Huit ans après le lancement de la Télévision numérique terrestre (TNT) au Maroc par la Société nationale de radiodiffusion et de télévision (SNRT), seuls 6 à 8% des foyers marocains en sont équipés, alors que le réseau d’émetteurs TNT couvre actuellement 80% de la population. Une réalité qui avait poussé, en 2013, le ministère de la Communication à mettre en œuvre un plan national visant à accélérer la vulgarisation de la Télévision numérique terrestre (TNT) auprès des Marocains. Une des raisons avancées à l’époque par Mustapha El Khalfi était de permettre au Maroc de respecter ses engagements internationaux en matière de diffusion numérique d’ici 2015. Et pour cause, passé ce délai, la diffusion en analogique pourrait conduire à un brouillage des signaux numériques des pays voisins, dont l’Espagne.

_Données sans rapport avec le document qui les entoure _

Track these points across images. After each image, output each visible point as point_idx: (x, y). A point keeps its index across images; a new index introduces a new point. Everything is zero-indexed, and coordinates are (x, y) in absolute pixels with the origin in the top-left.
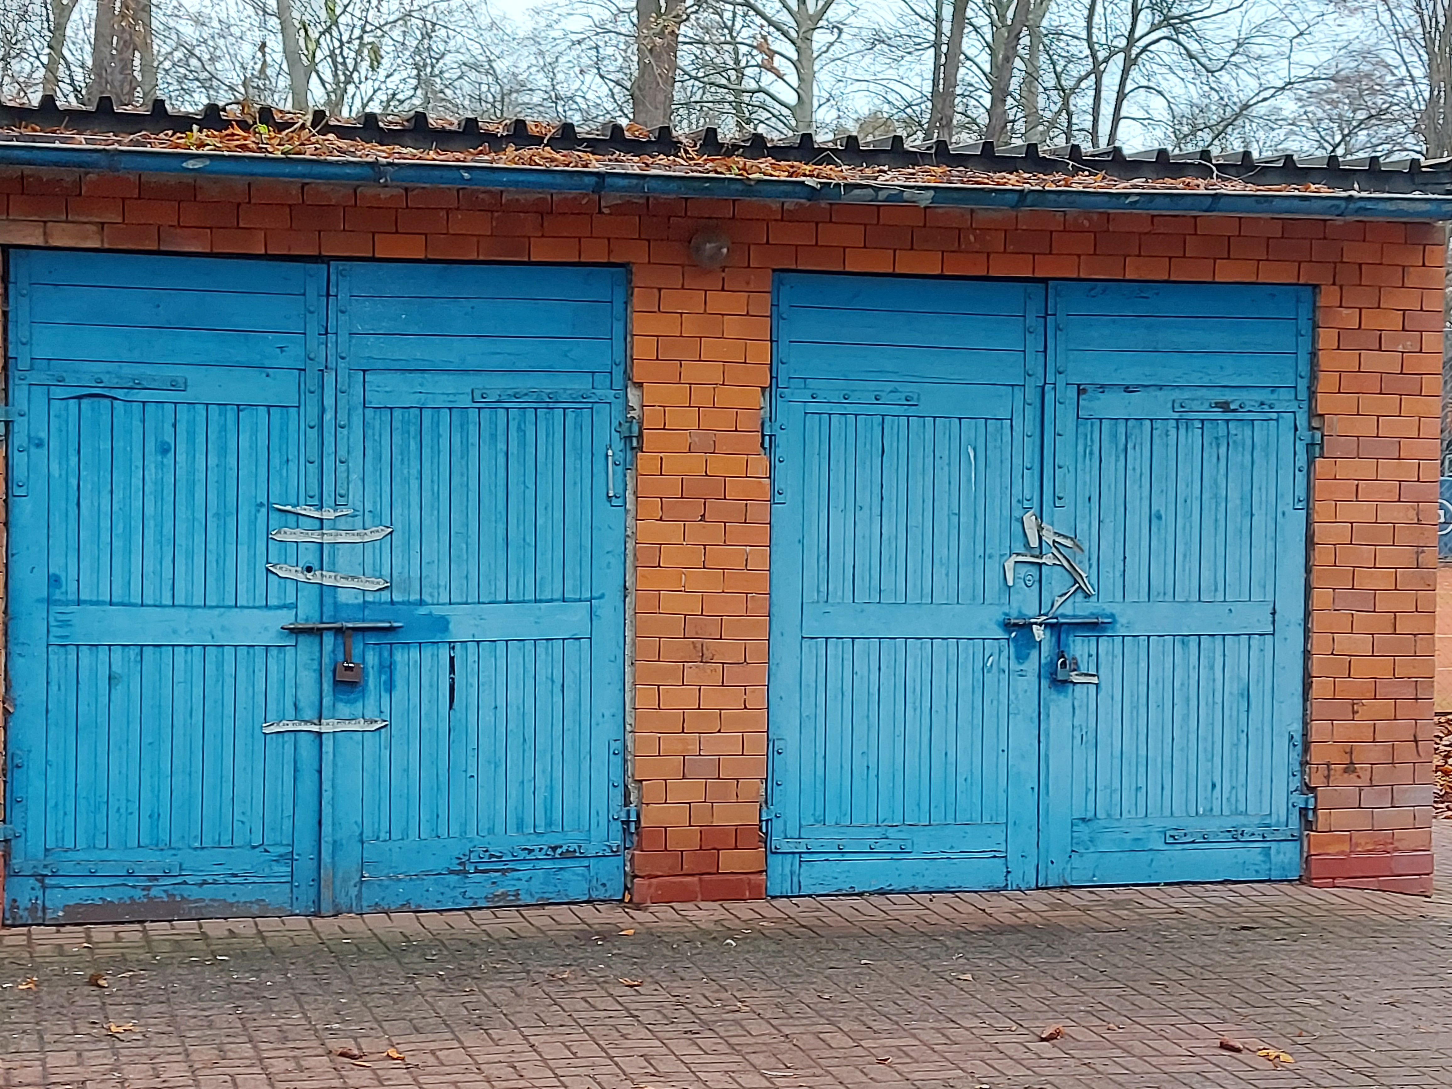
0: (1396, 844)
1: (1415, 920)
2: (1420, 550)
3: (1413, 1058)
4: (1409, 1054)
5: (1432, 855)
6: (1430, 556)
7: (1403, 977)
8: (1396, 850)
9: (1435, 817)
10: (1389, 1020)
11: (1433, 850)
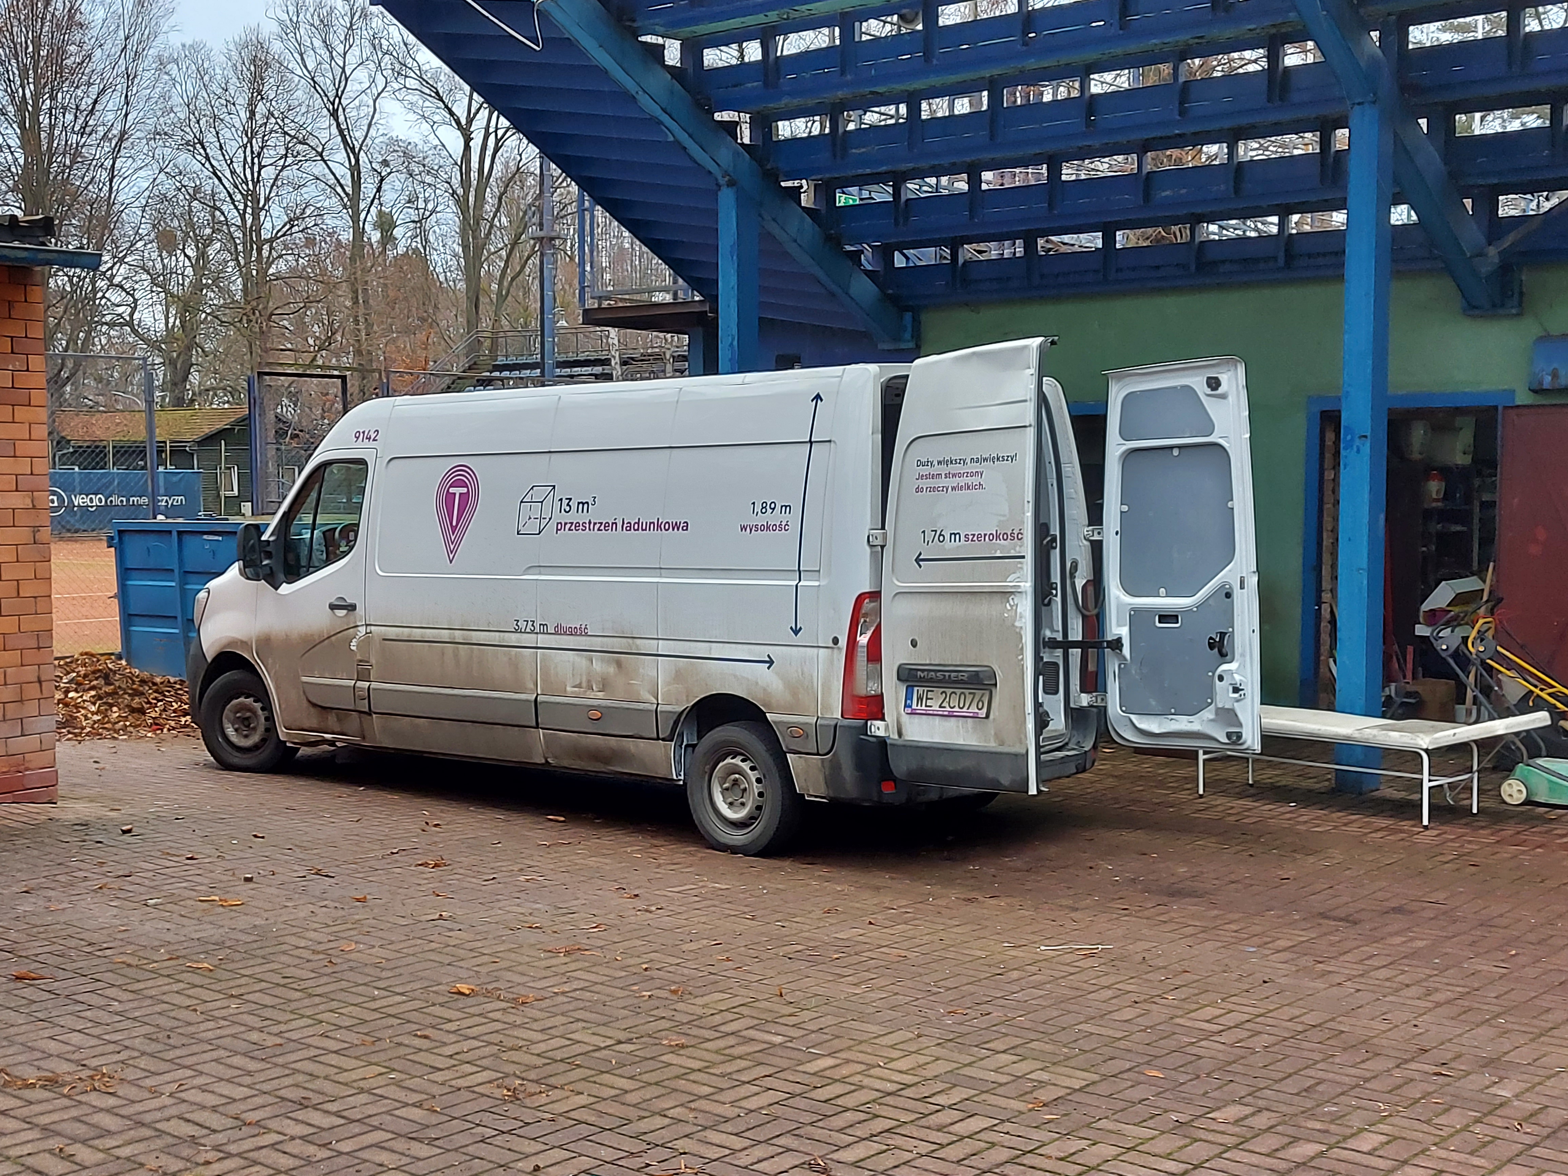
0: (27, 765)
1: (44, 823)
2: (36, 529)
3: (46, 931)
4: (42, 929)
5: (57, 771)
6: (45, 534)
7: (36, 869)
8: (27, 769)
9: (58, 740)
10: (26, 906)
11: (57, 766)
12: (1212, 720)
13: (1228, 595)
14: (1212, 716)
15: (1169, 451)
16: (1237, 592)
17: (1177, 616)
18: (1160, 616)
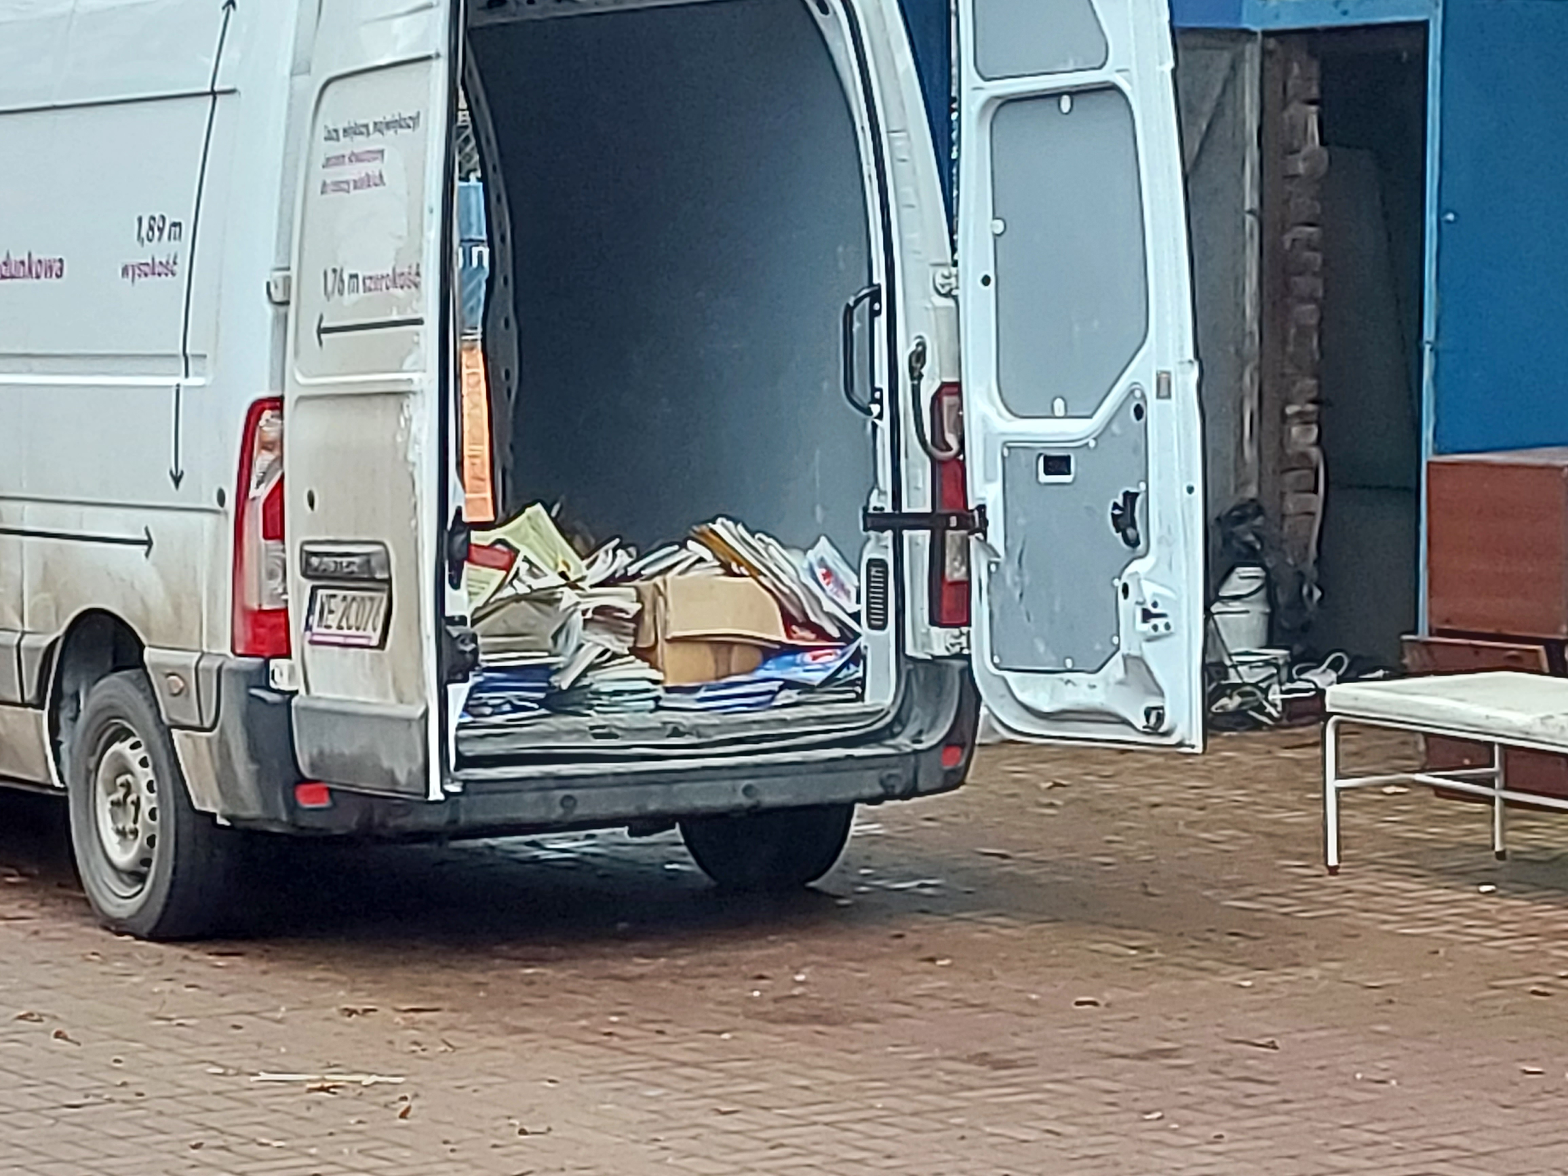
12: (1121, 683)
13: (1139, 412)
14: (1120, 674)
15: (1053, 101)
16: (1153, 406)
17: (1067, 459)
18: (1047, 459)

Cependant à quelques mois de l’échéance, et malgré les différentes mesures prises, la TNT peine à se faire une place dans le paysage audiovisuel marocain. Surtout face à son grand frère, le satellite, largement adopté par la population depuis de nombreuses années. Celui-ci, avec sa profusion de canaux, ses programmes très ciblés et sa forte pénétration des foyers marocains, reste le moyen de diffusion le plus répandu, le plus efficace et préféré par les ménages marocains. De plus, les chaînes de la TNT se retrouvent déjà sur le satellite. Le consommateur ne perçoit donc pas la nouveauté. Sans entrer dans les détails trop techniques, pour le téléspectateur, l'intérêt majeur est la réception, via une simple antenne râteau, voire d'une antenne d'intérieur, des chaînes numériques. Exit, donc, les paraboles au balcon qui prennent beaucoup de place et sont, il faut l’avouer, totalement disgracieuses, sauf si vous optez pour la TNT par satellite... Deuxième avantage de la TNT : son prix. Bien que le premier argument avancé soit la gratuité des chaînes. Il ne faut pas se mentir, rien n’est gratuit dans la vie. Ainsi, c’est le décodeur que l’on devra payer entre 200 et 600 dirhams, tandis que le satellite coûtera aux alentours des 1.500 dirhams (décodeur, moteur, parabole, installation…). Cependant même à 200 dirhams, certaines familles ne pourront pas se le procurer. Pour y remédier, il semblerait que le gouvernement y mette du sien en œuvrant à soutenir les familles à revenu limité pour l'acquisition des convertisseurs-décodeurs TNT. C’est en tout les cas ce qu’avait promis Mustapha El Khalfi.
À noter que sur la plupart des télévisions vendues en grandes surfaces depuis 2010, la TNT est déjà intégrée. Mais sur les anciens postes, c’est une autre histoire. Certains pourront recevoir le décodeur, d’autres non, et là c’est tout le poste qui est à changer. Il faudra donc investir dans un écran plat. Et pour que la qualité d’image soit à son rendu maximal, on pourra investir dans un câble HDMI qui nous permettrait de regarder la télévision en HD (haute définition)… À condition que son décodeur et son poste de télévision soient dotés du type de port approprié. Quand la TNT offre moins de 10 chaînes, le satellite, lui, en propose plus de 800. Dans ces conditions, les améliorations de l'image et surtout du son qu'offre la TNT sont insignifiants. Cependant, la TNT pourrait constituer un levier important pour le développement local et régional. C'est le mode de diffusion idéal pour toucher le monde rural via le développement des petites chaînes locales qui sont aujourd'hui très rares, faute de cadre juridique encourageant leur création.
Il est possible d'utiliser la TNT pour lutter contre l'analphabétisme dans les compagnes, diffuser les règles élémentaires d'hygiène, vulgariser le savoir-faire au sein de la population rurale, mener des compagnes de sensibilisation de proximité en tenant compte des spécificités de chaque région et donc de chaque population. Mais cela suppose une véritable libéralisation du paysage audiovisuel et une révision radicale du découpage régional.